2. "Macro-cinema." If a computer user employs windows of different proportions and sizes, why not adopt the similar aesthetics for cinema?

3. "Multimedia cinema." In Soft Cinema, video is used as only one type of representation among others: 2D animation, motion graphics, 3D scenes, diagrams, maps, etc.

4. "Database Cinema." The media elements are selected from a large database to construct a potentially unlimited number of different narrative films, or different versions of the same film. We also approach database as a new representational form in its own right.
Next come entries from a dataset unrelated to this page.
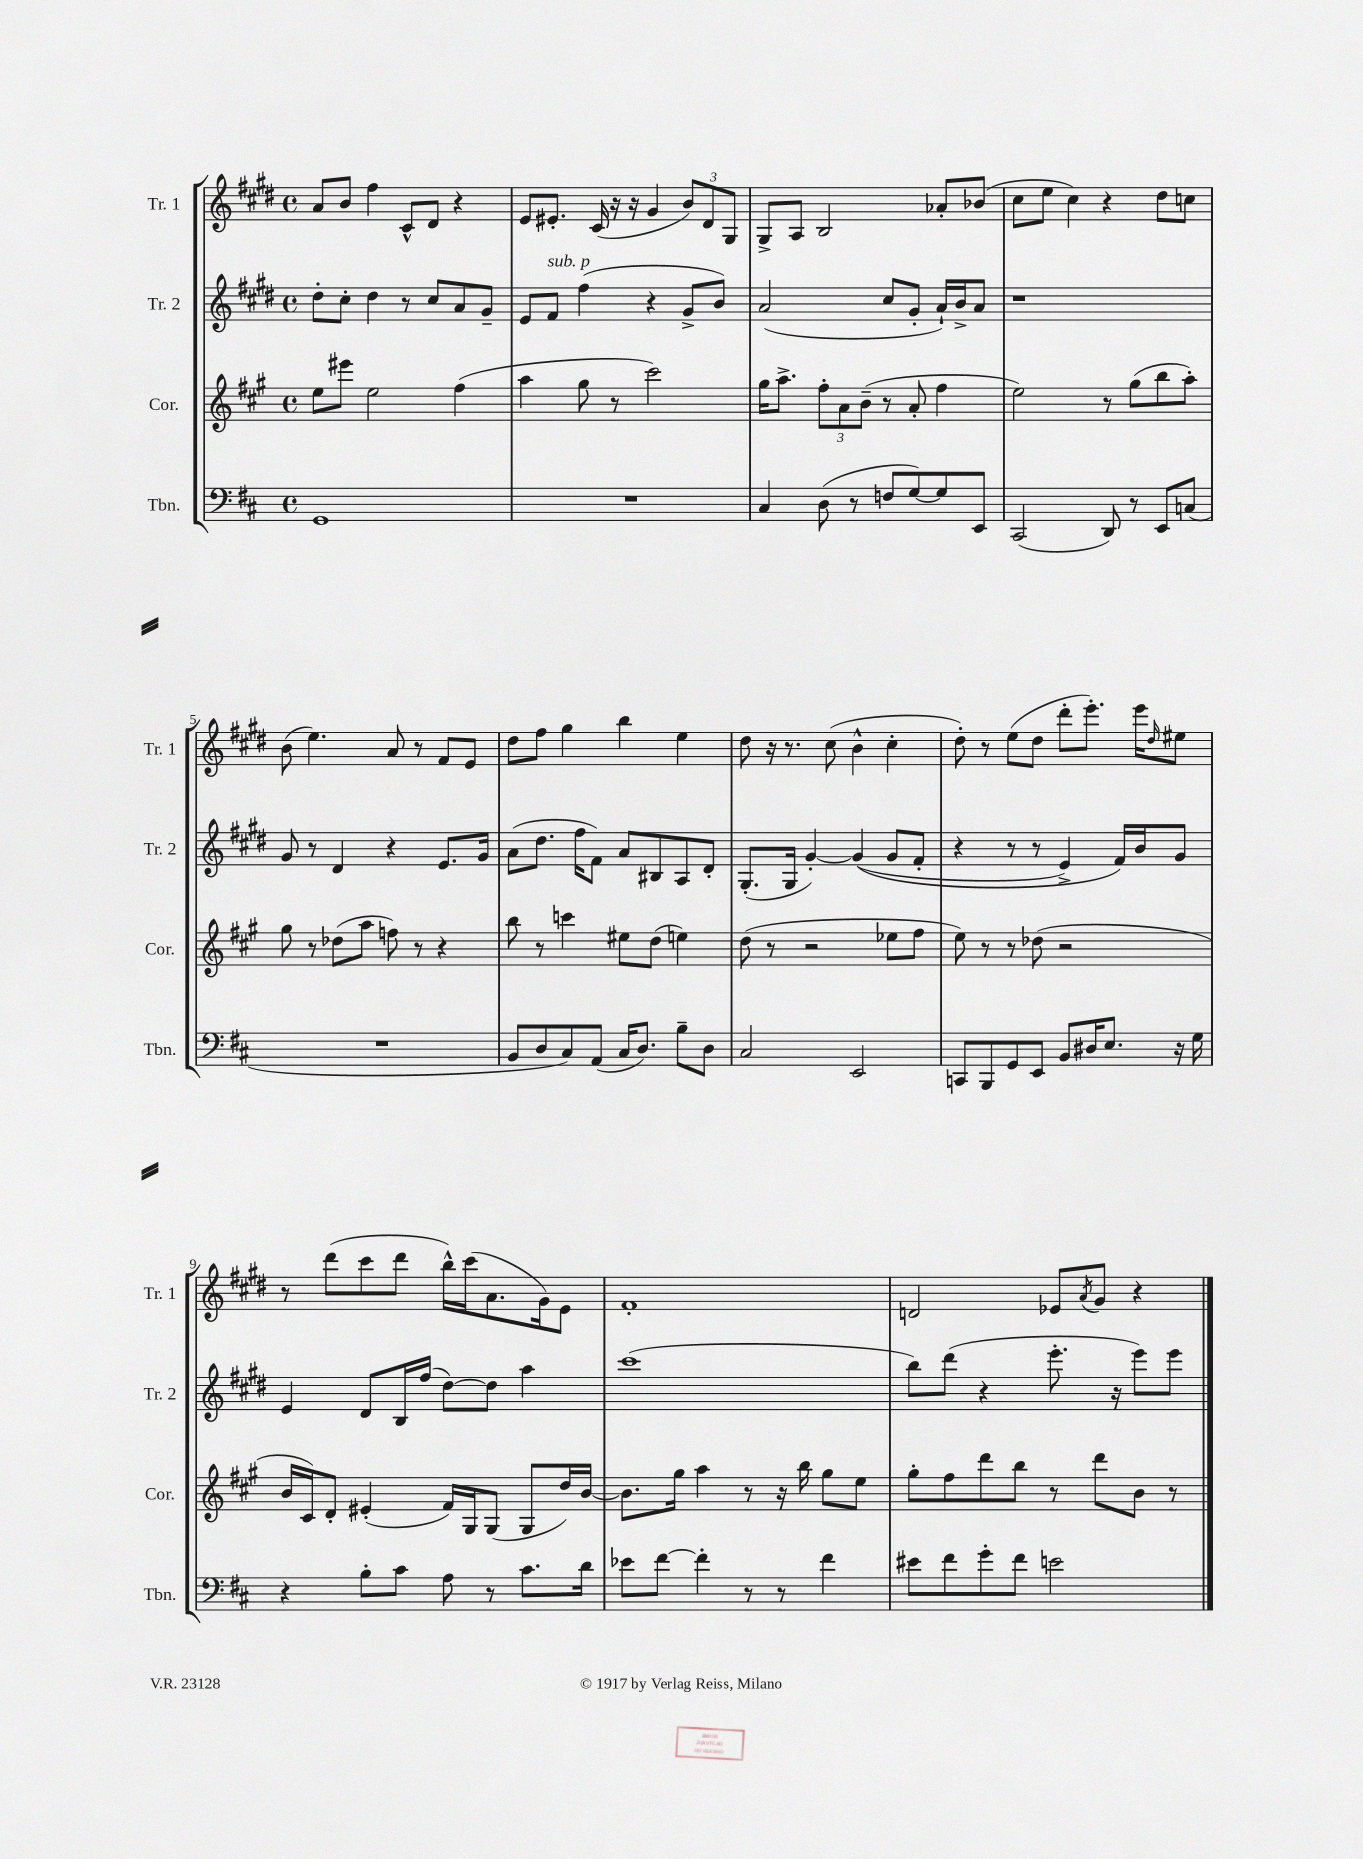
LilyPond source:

<<
\new StaffGroup <<
\new Staff = "s0" \with { instrumentName = "Tr. 1" shortInstrumentName = "Tr. 1" } {
    \clef treble \key e \major \defaultTimeSignature \time 4/4
    a'8 b'8 fis''4 cis'8-^ dis'8 r4 |
    e'8 eis'8.-. cis'16( r16 r16 gis'4 \tuplet 3/2 { b'8) dis'8 gis8 } |
    gis8-> a8 b2 aes'8-. bes'8( |
    cis''8 e''8 cis''4) r4 dis''8 c''8 |
    b'8( e''4.) a'8 r8 fis'8 e'8 |
    dis''8 fis''8 gis''4 b''4 e''4 |
    dis''8 r16 r8. cis''8( b'4-^ cis''4-. |
    dis''8-.) r8 e''8( dis''8 dis'''8-. e'''8.-.) e'''16 \grace { dis''16 } eis''8 |
    r8 dis'''8( cis'''8 dis'''8 b''16-^) cis'''16( a'8. gis'16) e'8 |
    fis'1-. |
    d'2 ees'8 \acciaccatura { a'8 } gis'8 r4 \bar "|." |
}
\new Staff = "s1" \with { instrumentName = "Tr. 2" shortInstrumentName = "Tr. 2" } {
    \clef treble \key e \major \defaultTimeSignature \time 4/4
    dis''8-. cis''8-. dis''4 r8 cis''8 a'8 gis'8-- |
    e'8 fis'8^\markup { \italic "sub. p" } fis''4( r4 gis'8-> b'8) |
    a'2( cis''8 gis'8-. a'16-!) b'16-> a'8 |
    r1 |
    gis'8 r8 dis'4 r4 e'8. gis'16 |
    a'8( dis''8. fis''16 fis'8) a'8 bis8 a8 dis'8-. |
    gis8.-.( gis16 gis'4~-.) gis'4(\( gis'8 fis'8-. |
    r4 r8 r8 e'4->) fis'16\) b'16 gis'8 |
    e'4 dis'8 b16 fis''16( dis''8~) dis''8 a''4 |
    cis'''1( |
    b''8) dis'''8( r4 e'''8.-. r16 e'''8) e'''8 \bar "|." |
}
\new Staff = "s2" \with { instrumentName = "Cor." shortInstrumentName = "Cor." } {
    \clef treble \key a \major \defaultTimeSignature \time 4/4
    e''8 eis'''8 e''2 fis''4( |
    a''4 gis''8 r8 cis'''2) |
    gis''16 a''8.-> \tuplet 3/2 { fis''8-. a'8 b'8--( } r8 a'8-. fis''4 |
    e''2) r8 gis''8( b''8 a''8-.) |
    gis''8 r8 des''8( a''8 f''8) r8 r4 |
    b''8 r8 c'''4 eis''8 d''8( e''4) |
    d''8( r8 r2 ees''8 fis''8 |
    e''8) r8 r8 des''8( r2 |
    b'16 cis'16) d'8-. eis'4-.( fis'16) gis16 gis8( gis8 d''16) b'16~ |
    b'8. gis''16 a''4 r8 r16 b''16 gis''8 e''8 |
    gis''8-. fis''8 d'''8 b''8 r8 d'''8 b'8 r8 \bar "|." |
}
\new Staff = "s3" \with { instrumentName = "Tbn." shortInstrumentName = "Tbn." } {
    \clef bass \key d \major \defaultTimeSignature \time 4/4
    g,1 |
    R1 |
    cis4 d8( r8 f8 g8~) g8 e,8 |
    cis,2( d,8) r8 e,8 c8( |
    R1 |
    b,8 d8 cis8) a,8( cis16 d8.) b8-- d8 |
    cis2 e,2 |
    c,8 b,,8 g,8 e,8 b,8 dis16 e8. r16 g16 |
    r4 b8-. cis'8 a8 r8 cis'8. d'16 |
    ees'8 fis'8~ fis'4-. r8 r8 fis'4 |
    eis'8 fis'8 g'8-. fis'8 e'2 \bar "|." |
}
>>
>>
Accordingly, we investigate different ways to visualise Soft Cinema databases.

- using principles to generate aesthetics across different media, and in different contexts

- we see some clips from the soft cinema dvd... in particular, a bit about a woman who loves going through auto car washes

- lev seems very much in the russian constructivist tradition. the video he is showing reminds me of jessica helfand's essay, "De Stijl, New Media, and the Lessons of Geometry".

- he now talks about the new journal Version (the website is a series of massive jpegs. blech.)

- now talking info-aesthetics, the relationship between information and form in contemporary society

- 1. you could start with: we don't need radically new forms, software allows us to reconfigure existing media in new ways

- 2. but that's not really satisfactory (missed why)

- 3. how do people in different fields use computers and software to translate information to new forms that humans can receive and comprehend

- get beyond the old media/new media dichotomy; include bits and atoms, design, industrial design, architecture, etc.; see the tension in the translation of information into form and how it's drives aesthetics in the new media landscape.

Q&A
q. the lineage of constructivist, the aesthetic from the earlier 20th century, as opposed to art nouveau -- why is that the dominant layout convention?

a. a key logic driving modernity is the logic of efficiency. 1860-1940, engineer is an expert in efficiency. the aesthetics that emerged (bauhaus, constructivists, etc.) at that time were also driven by efficiency. you can use taylorism to make production efficient. minimum material for maximum effect --> minimalism.
what's the notion of efficiency in information culture.
compares OS 9 and OS X.
in OS 9, the interface is supposed to disappear.
In OS X, the interface itself is aestheticized, a baroque aesthetic experience. It's not longer about efficiency... it's about experience... experience design and other things.
the only way to build big-scale systems is to have lots of processes... that talk to each other... it's not efficient, but the system develops an emergence...

q. if new and old media is the wrong dichotomy, what do we call ourselves? we're the center of "new media."

a. well, we must be practical. around the world "new media" is understood. i'm not saying the dichotomy doesn't make sense, i'm just trying to get beyond it. the most interesting work is not in strictly new media, but where new media intersects other fields, like architecture.

other questions were asked, but it got too esoteric even for me.